Unless google or facebook starts trying to spaghetti up the codebase then drop it, I don’t expect it to go anywhere
Facebook is trying with Threads. Threads is directly targeting Fedi. Thankfully, it does not seem to be working the way Meta wanted it to work – that is, to start sucking people in from fedi due to sheer size and presumably better UI. Turns out people who had moved to fedi really hate Meta, who’da thunk it.
I don’t mean them trying to compete. I’m referring to a thing they’ve done before. They offer help to an open source project but their help ends up driving the project into the ground.
Yeah. Thankfully, Fediverse is a bunch of independent projects. There are Pleroma, different Misskey forks, Lemmy, kbin, Pixelfed, Loops, GoToSocial, and dozens more.
Mastodon is still probably the biggest, user-count-wise, but if Mastodon does a real stupid, there’s going to be a fork that takes over the mindshare and the instances. This happened with OpenOffice → LibreOffice when the former got taken over by Oracle; this happened with XFree86 → X.org. This happened with ownCloud → Nextcloud.
And there are projects like FediPact, explicitly opposed to having anything to do with Meta on an instance level.
Oh nice, that’s a lot of them. I’ll be exploring a few! Thank you! For easing my mind and for showing me more options
Federated social media has been around for a long time; the oldest one that I know of was identi.ca from the late 2000s. ActivityPub platforms like Mastodon have since breathed a lot of life into the federated ecosystem and I’m excited to see what the future holds for it.
Arguably, the first federated social media is email from 1981. A more “social networking” type system is IRC from 1988.
Yup. Up until roughly the times of early Twitter, federated, decentralized communication systems were the obvious norm to any engineer designing one.

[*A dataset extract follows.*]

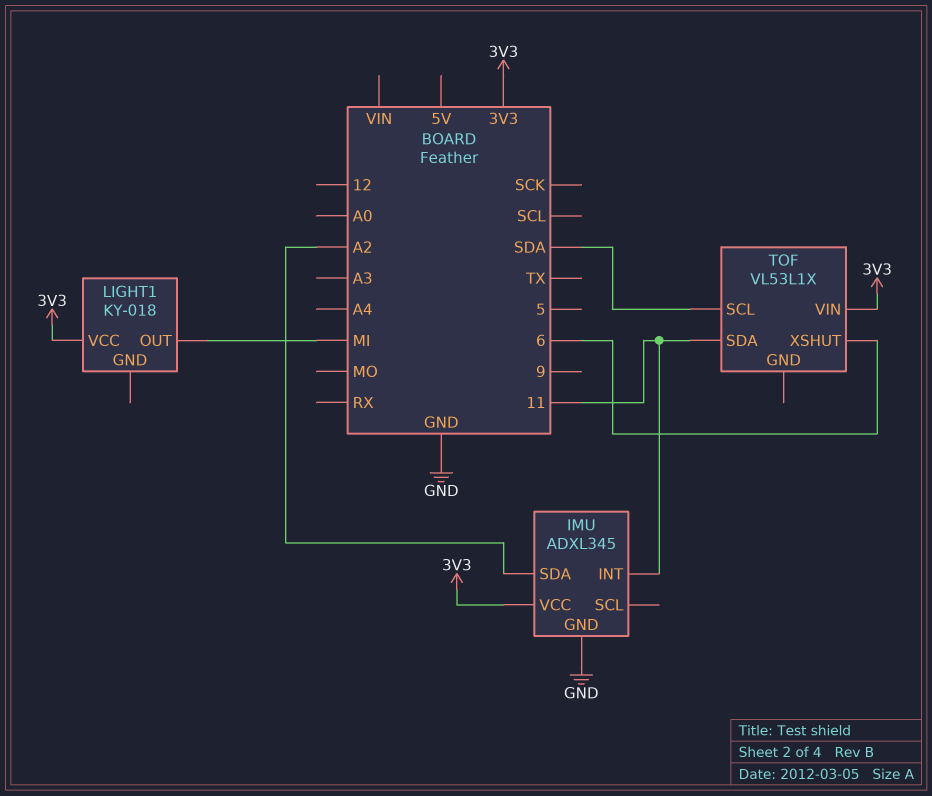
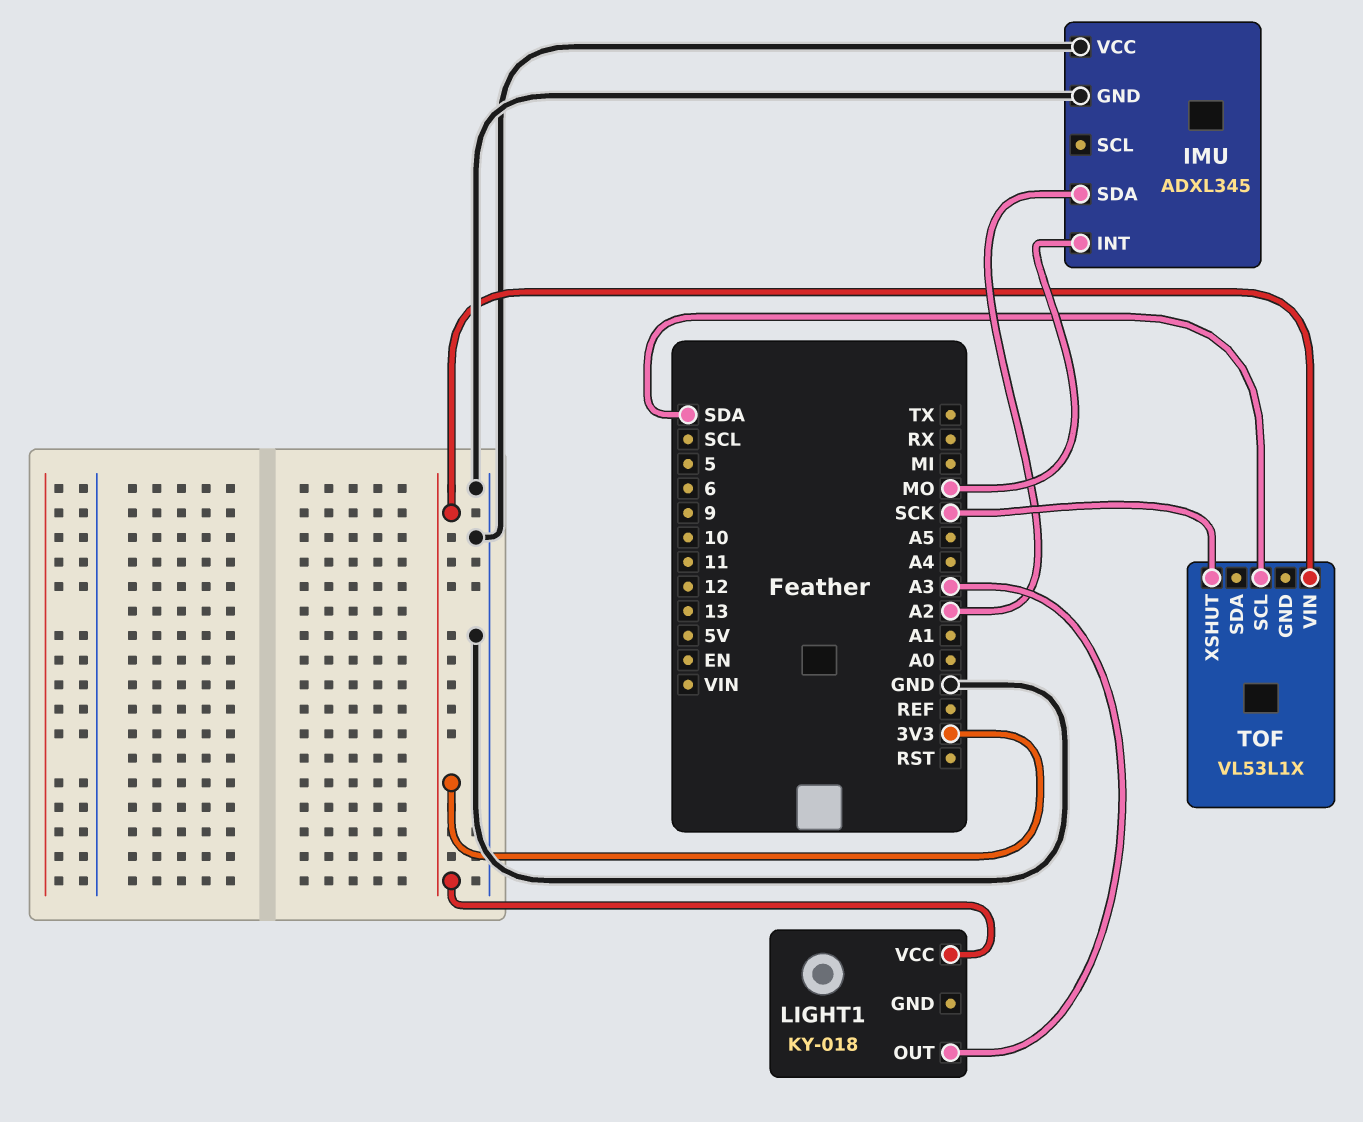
IMU pin INT: 11 -> MO
IMU pin VCC: 3V3 -> GND
LIGHT1 pin OUT: MI -> A3
TOF pin SDA: 11 -> none
TOF pin XSHUT: 6 -> SCK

Twitter was even meant to be federated and decentralized. I had interviewed one of their first engineers (this piece is about BlueSky, and in Polish; the Twitter thing is important background), who was there and working on that in the very early days. They had a proof of concept. But then the VCs got involved and the decision was that it would be harder to make money on a decentralized service. Rest is history.
How about Usenet (1980)?
Oh, yeah, that even predates email!
Yeah, I had an account on identi.ca. I even wrote about this: https://rys.io/en/168.html
Ah yeah, I remember reading that post awhile ago. I was quite surprised to find out how old Friendica is (first release in 2010); if that doesn’t demonstrate longevity, then I dunno what does.

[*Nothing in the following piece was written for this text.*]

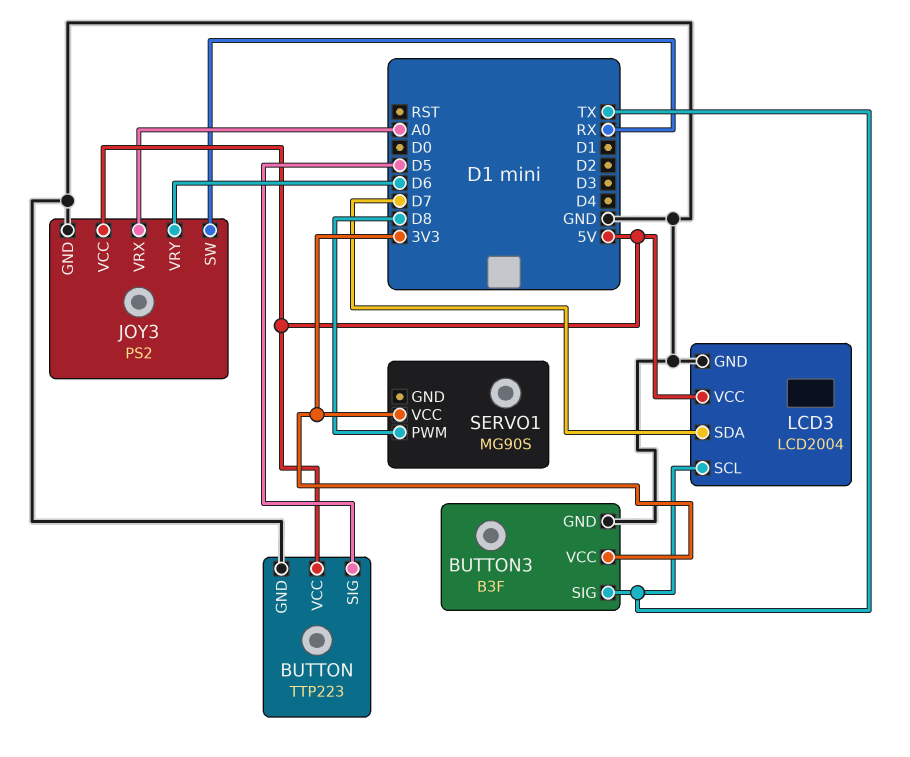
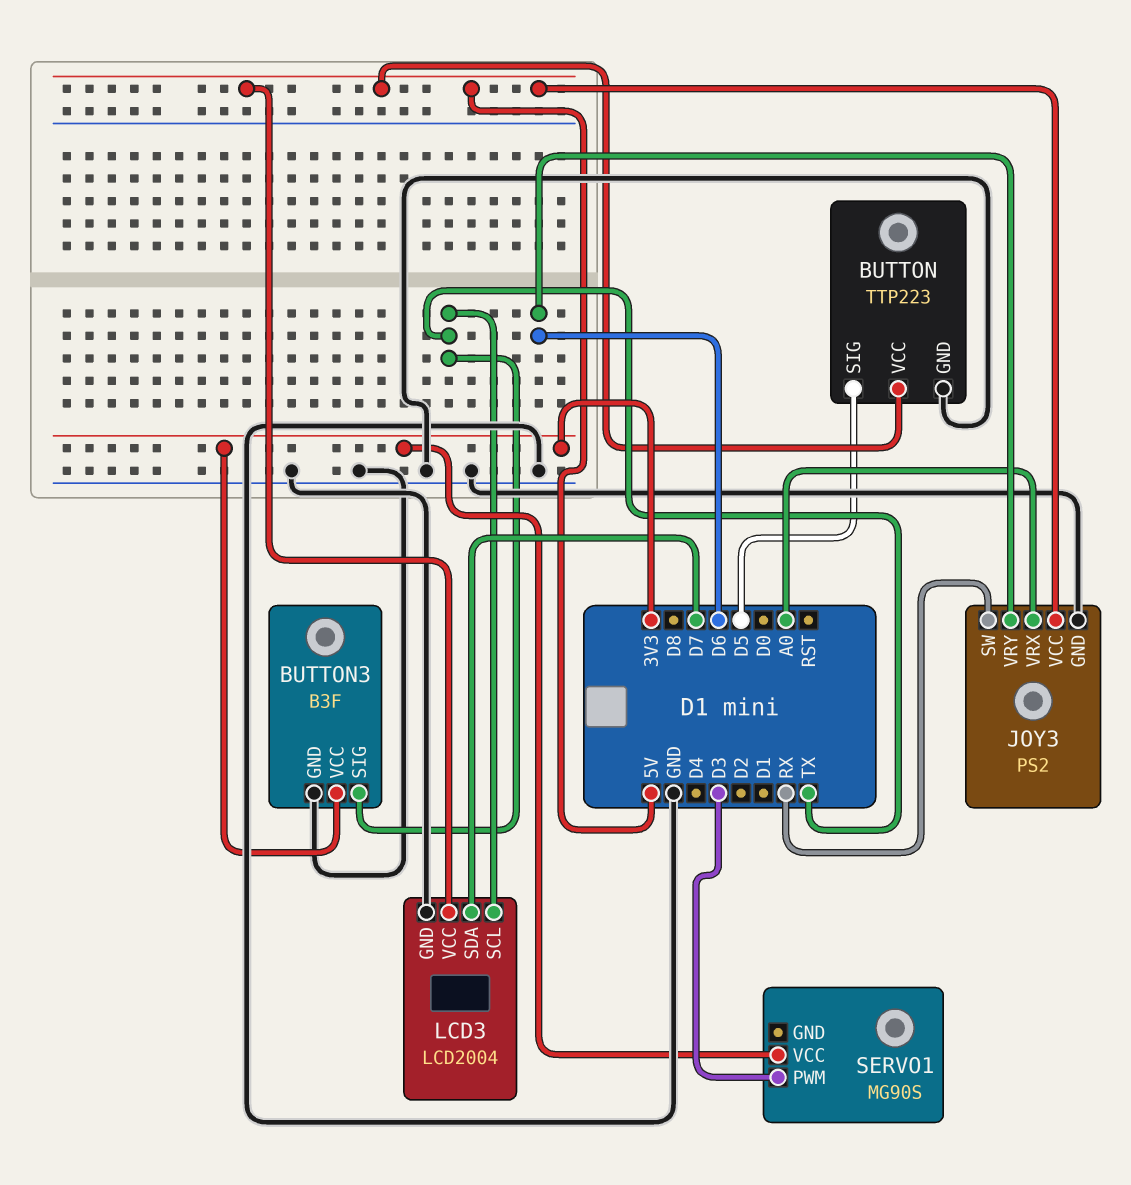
SERVO1 pin PWM: D8 -> D3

inb4 all the people who always show up to complain that we need famous people on here for anyone to give a shit about the Fediverse.

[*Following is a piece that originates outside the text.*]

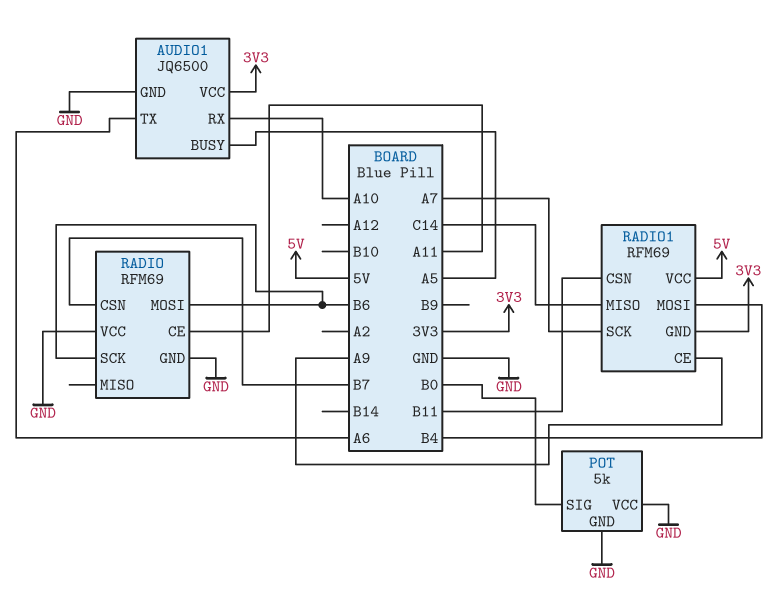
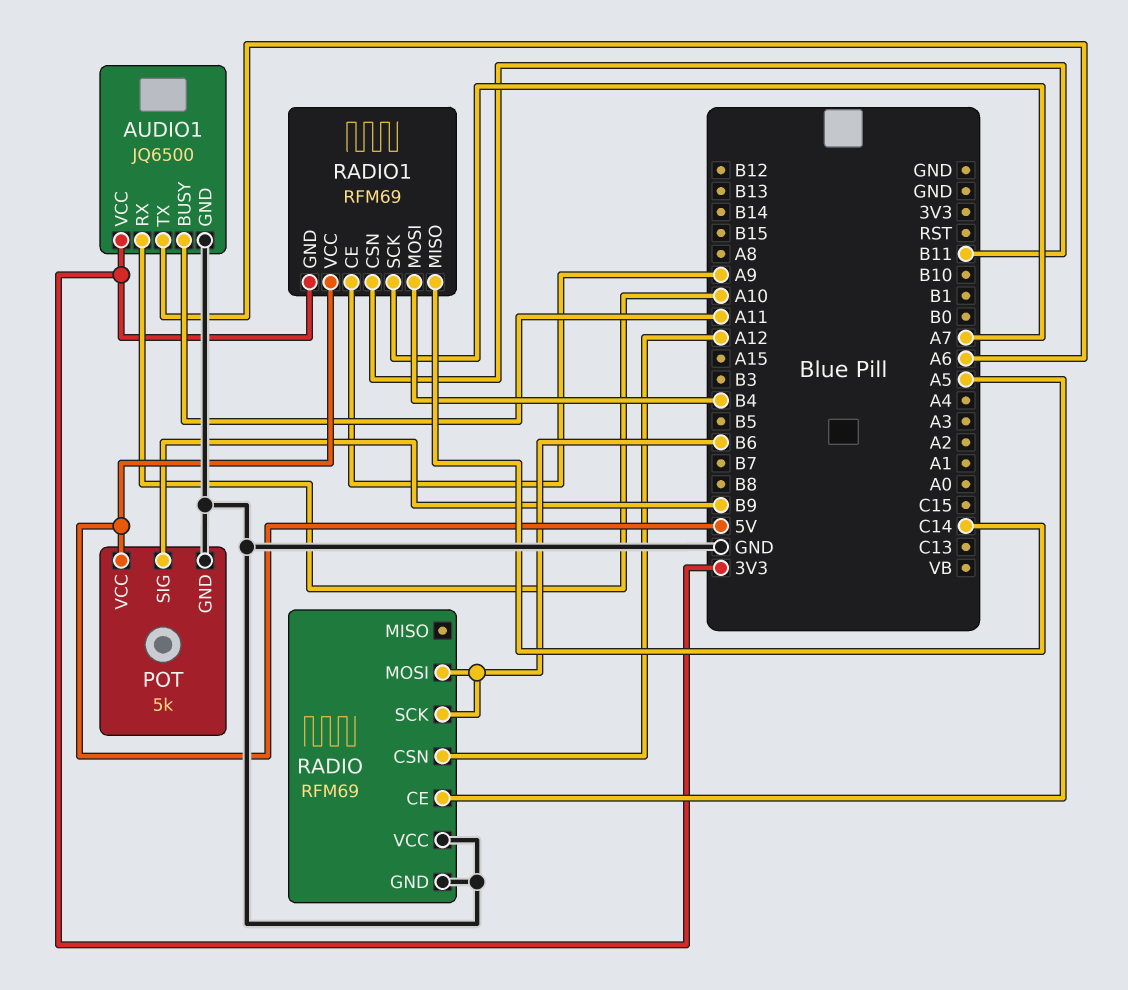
AUDIO1 pin BUSY: A5 -> A11
POT pin SIG: B0 -> B9
POT pin VCC: GND -> 5V
RADIO pin CE: A11 -> A5
RADIO pin CSN: B7 -> A12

Emphatically, I am here because it’s all just random weirdos.
Why thank you Snot Flickerman, I think you’re pretty random yourself. (/s but not in a butthurt way)
there is a ton of famous people active on Mastodon tho. George Takei. John Scalzi. James Gunn. Cory Doctorow. Charlie Stross. William Gibson. Ron Gilbert.
Some left a year ago tho, probably for BlueSky, like Linus Torvald, Stephen Fry, Mark Ruffalo, Greta Thunberg, Felicia Day, etc.
A bunch of official european channels too like the european commission.
Mastodon has more of a flat structure and is designed to be more conversational which is why I think it hasn’t caught on amongst celebrities and the pundit class. It’s great for conversation but only so-so at self promotion.
Lance Ulanoff has replied to this blog post: https://mastodon.social/@Lance_Ulanoff/114285108628269898
Nice to see he took it in stride given how… aggressive the post was about him lol
Yup, I really appreciate he did reply. Gotta say that it did improve my opinion of him.
@rysiek@mstdn.social’s blog is one of my favorites. He really understand the social aspect to a lot of modern technology.
Aww, thank you!
I did not realize you were OP (or even had a Lemmy account) 😂
They really shat on Lance in this article, lol.
That was a fun read. Loved the sarcasm.